The Sustain FG has a collar on the spool shaft thats held in place with a tiny hex screw. It was twice as small as the smallest hex/allen key I had. I talked to shimano cust service to see if they sold the hex key to fit it. Mike said no but checked with the techs. They said they bought thier own and only had a couple. Turns out the correct size is a 0.9000 mm I finally tracked some down through an industrial tool supply company. I had to buy a 10 pack to get one. If any of the techs here need one, i have nine extras. I could sell a few for $3.00 each. That would cover the cost plus a stamp. I would tape the super tiny allen key inside of a regular envelope. Just offereing in case you need one and can't find it.


----------



## handi2 (Jun 22, 2014)

Pro Reel said:


> The Sustain FG has a collar on the spool shaft thats held in place with a tiny hex screw. It was twice as small as the smallest hex/allen key I had. I talked to shimano cust service to see if they sold the hex key to fit it. Mike said no but checked with the techs. They said they bought thier own and only had a couple. Turns out the correct size is a 0.9000 mm I finally tracked some down through an industrial tool supply company. I had to buy a 10 pack to get one. If any of the techs here need one, i have nine extras. I could sell a few for $3.00 each. That would cover the cost plus a stamp. I would tape the super tiny allen key inside of a regular envelope. Just offereing in case you need one and can't find it.

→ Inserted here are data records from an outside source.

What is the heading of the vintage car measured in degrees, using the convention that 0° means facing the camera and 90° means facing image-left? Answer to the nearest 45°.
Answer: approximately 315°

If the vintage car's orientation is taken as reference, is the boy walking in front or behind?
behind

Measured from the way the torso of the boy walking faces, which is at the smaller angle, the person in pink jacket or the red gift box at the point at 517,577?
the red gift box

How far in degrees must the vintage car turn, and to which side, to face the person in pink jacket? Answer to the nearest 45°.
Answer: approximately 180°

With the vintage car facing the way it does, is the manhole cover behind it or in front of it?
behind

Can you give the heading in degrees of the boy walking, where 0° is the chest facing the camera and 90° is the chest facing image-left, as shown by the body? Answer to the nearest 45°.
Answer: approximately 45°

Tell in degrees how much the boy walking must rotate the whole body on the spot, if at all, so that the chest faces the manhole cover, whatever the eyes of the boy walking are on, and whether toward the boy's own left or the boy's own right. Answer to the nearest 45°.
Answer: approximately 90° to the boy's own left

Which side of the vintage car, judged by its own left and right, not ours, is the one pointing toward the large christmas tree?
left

Same thing on the Stella model reels. Why do they have to make them too complicated..!


----------



## Dan Thorburn (Dec 18, 2013)

We used to offer a special "Stella Wrench" but Japan discontinued them. The screw in deal was needed to make it a more rigid support for the drag system. This was something they have used on the Stella since its inception.


----------



## jpgrfan (Jan 2, 2013)

PM sent. I have two reels that I need to service that have the collar with the set screw.
I will gladly pay the $3 for one!

Thanks,
George


----------



## Pro Reel (Jan 3, 2010)

Reply was sent, I will get you one.


----------



## jpgrfan (Jan 2, 2013)

Got it! Worked perfect!
Thank you!


----------



## handi2 (Jun 22, 2014)

Dan Thorburn said:


> We used to offer a special "Stella Wrench" but Japan discontinued them. The screw in deal was needed to make it a more rigid support for the drag system. This was something they have used on the Stella since its inception.


 That's true but why did they make it so small and easy to damage?


----------



## Dan Thorburn (Dec 18, 2013)

Its not easily damaged if you use the right hex key. Its small because of the size of the spool shaft. If we used a larger spool shaft we would use a larger set screw.


----------